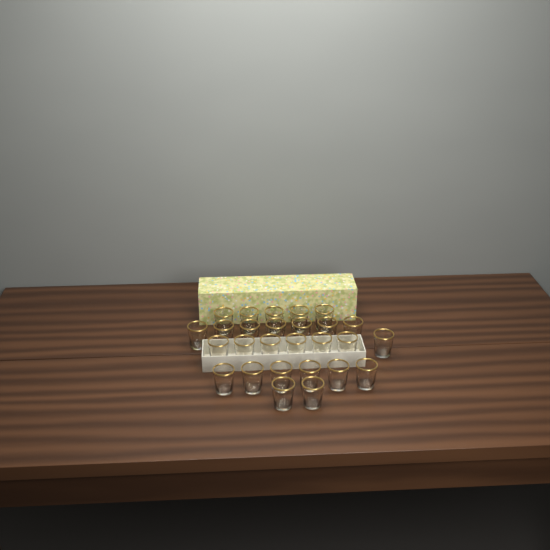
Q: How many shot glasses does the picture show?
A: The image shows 27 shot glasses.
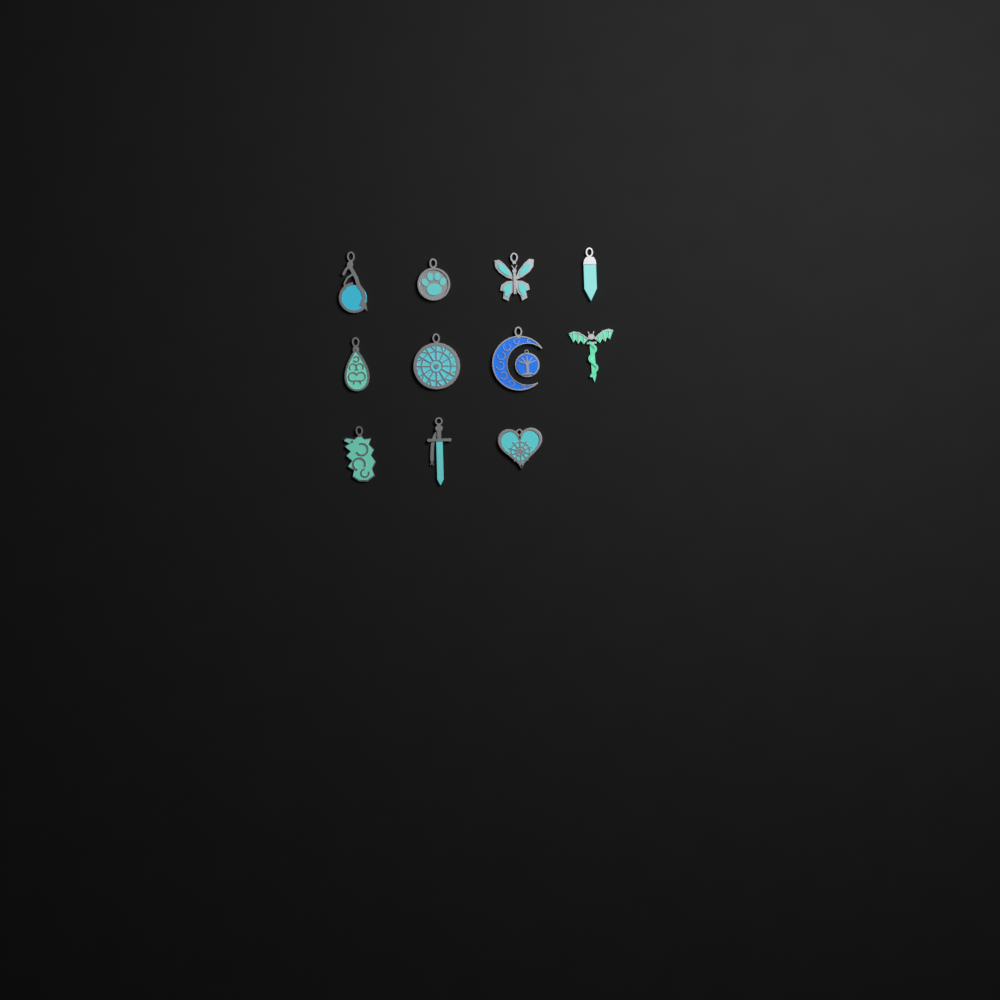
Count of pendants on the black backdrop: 11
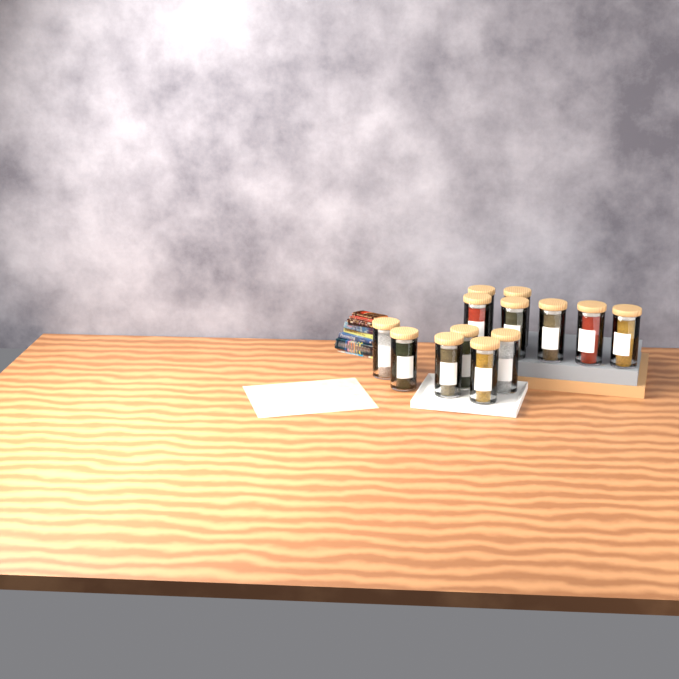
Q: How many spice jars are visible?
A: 13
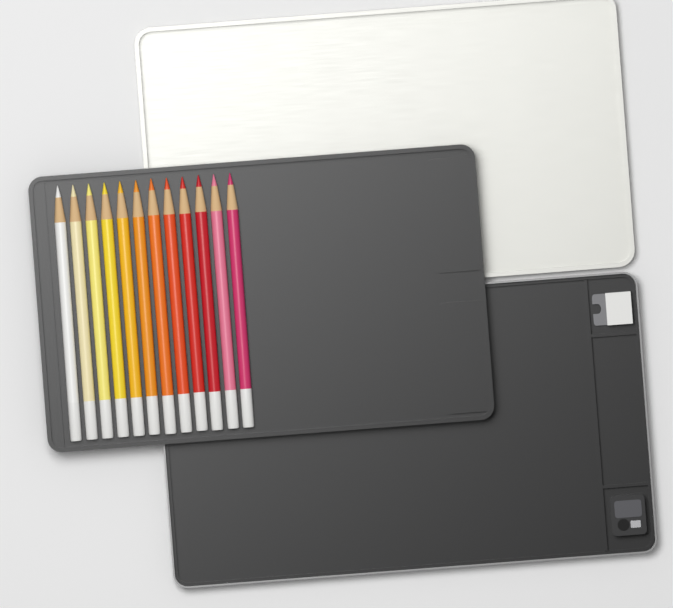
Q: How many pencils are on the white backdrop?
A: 12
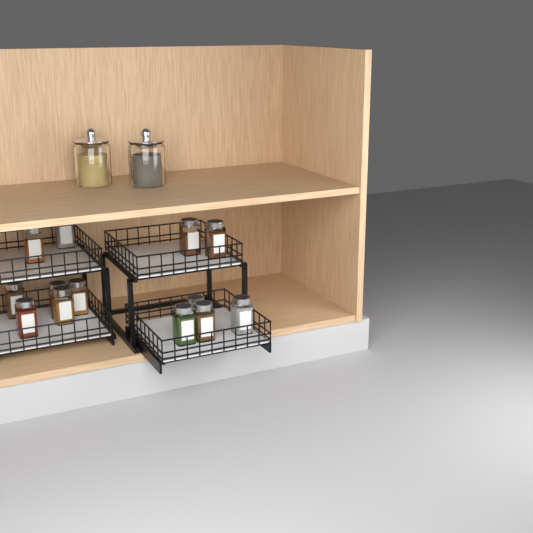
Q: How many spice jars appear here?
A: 13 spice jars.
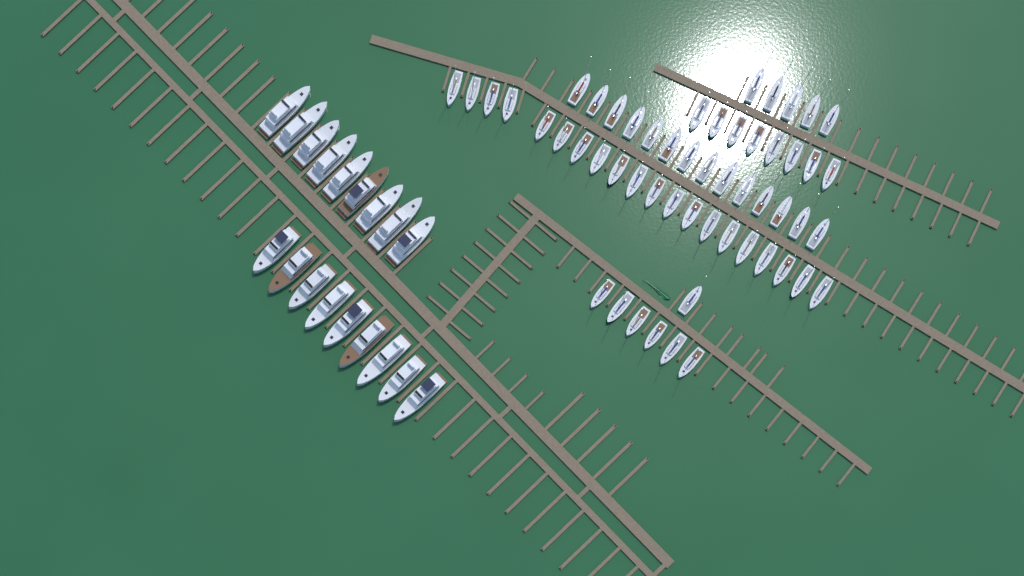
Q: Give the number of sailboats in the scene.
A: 54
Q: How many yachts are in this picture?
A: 18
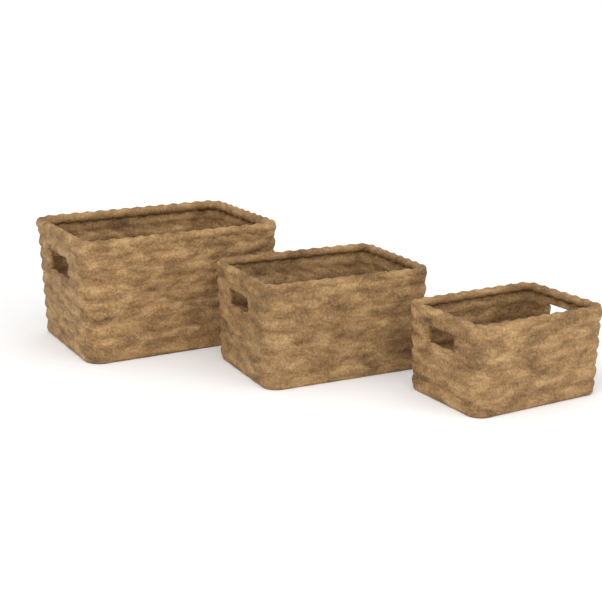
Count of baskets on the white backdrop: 3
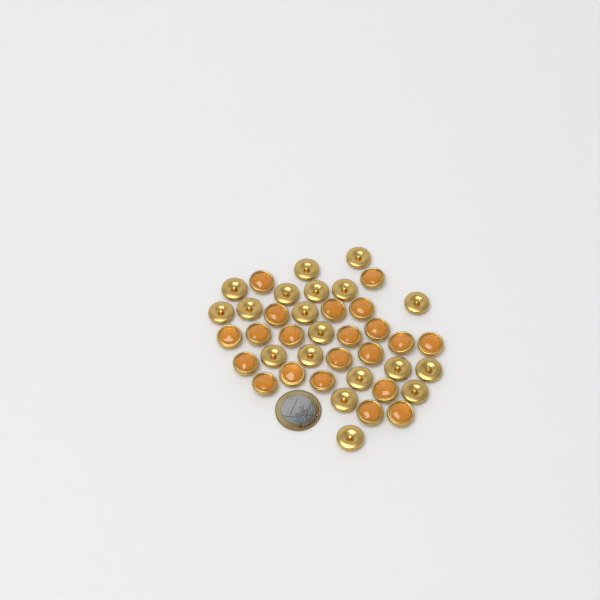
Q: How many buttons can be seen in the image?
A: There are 40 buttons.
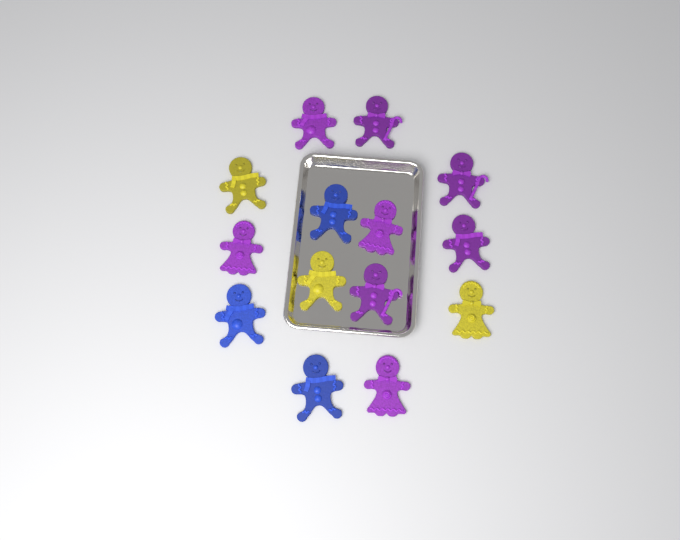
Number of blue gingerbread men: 3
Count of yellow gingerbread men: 3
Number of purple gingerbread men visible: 8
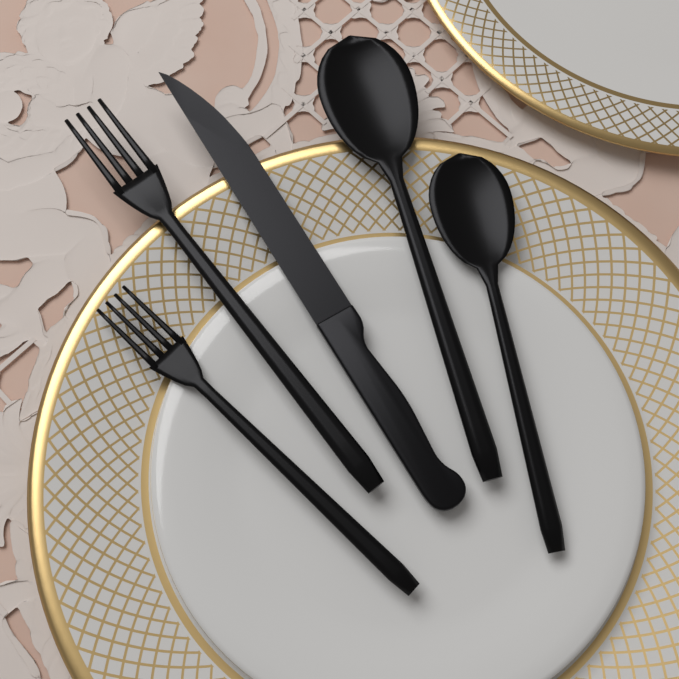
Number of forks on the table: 2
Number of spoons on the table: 2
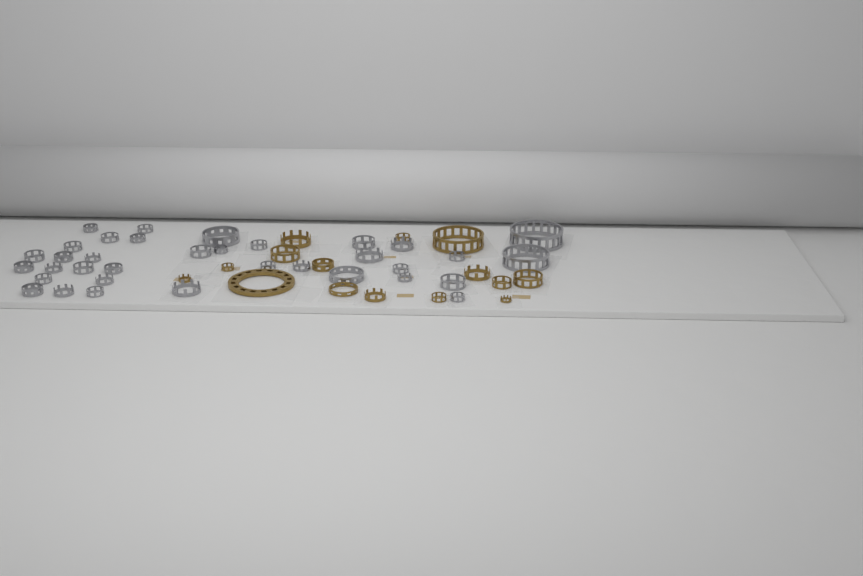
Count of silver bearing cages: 35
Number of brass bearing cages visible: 15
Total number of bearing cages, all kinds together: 50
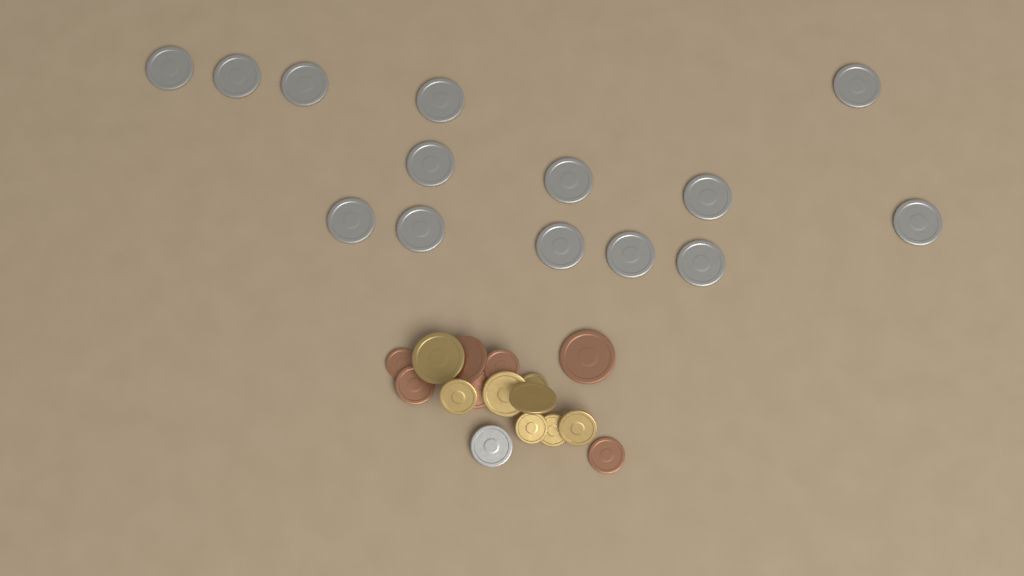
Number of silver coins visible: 15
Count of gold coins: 8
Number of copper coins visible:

__Directions__: Render the material above as a numbered list, one line per item, with blank lines dropped and the pictures left out.

__Exercise output__:
1. Q: How many shot glasses does the picture show?
2. A: The image shows 27 shot glasses.
3. Count of pendants on the black backdrop: 11
4. Q: How many spice jars are visible?
5. A: 13
6. Q: How many pencils are on the white backdrop?
7. A: 12
8. Q: How many spice jars appear here?
9. A: 13 spice jars.
10. Q: Give the number of sailboats in the scene.
11. A: 54
12. Q: How many yachts are in this picture?
13. A: 18
14. Count of baskets on the white backdrop: 3
15. Q: How many buttons can be seen in the image?
16. A: There are 40 buttons.
17. Number of blue gingerbread men: 3
18. Count of yellow gingerbread men: 3
19. Number of purple gingerbread men visible: 8
20. Number of forks on the table: 2
21. Number of spoons on the table: 2
22. Count of silver bearing cages: 35
23. Number of brass bearing cages visible: 15
24. Total number of bearing cages, all kinds together: 50
25. Number of silver coins visible: 15
26. Count of gold coins: 8
27. Number of copper coins visible:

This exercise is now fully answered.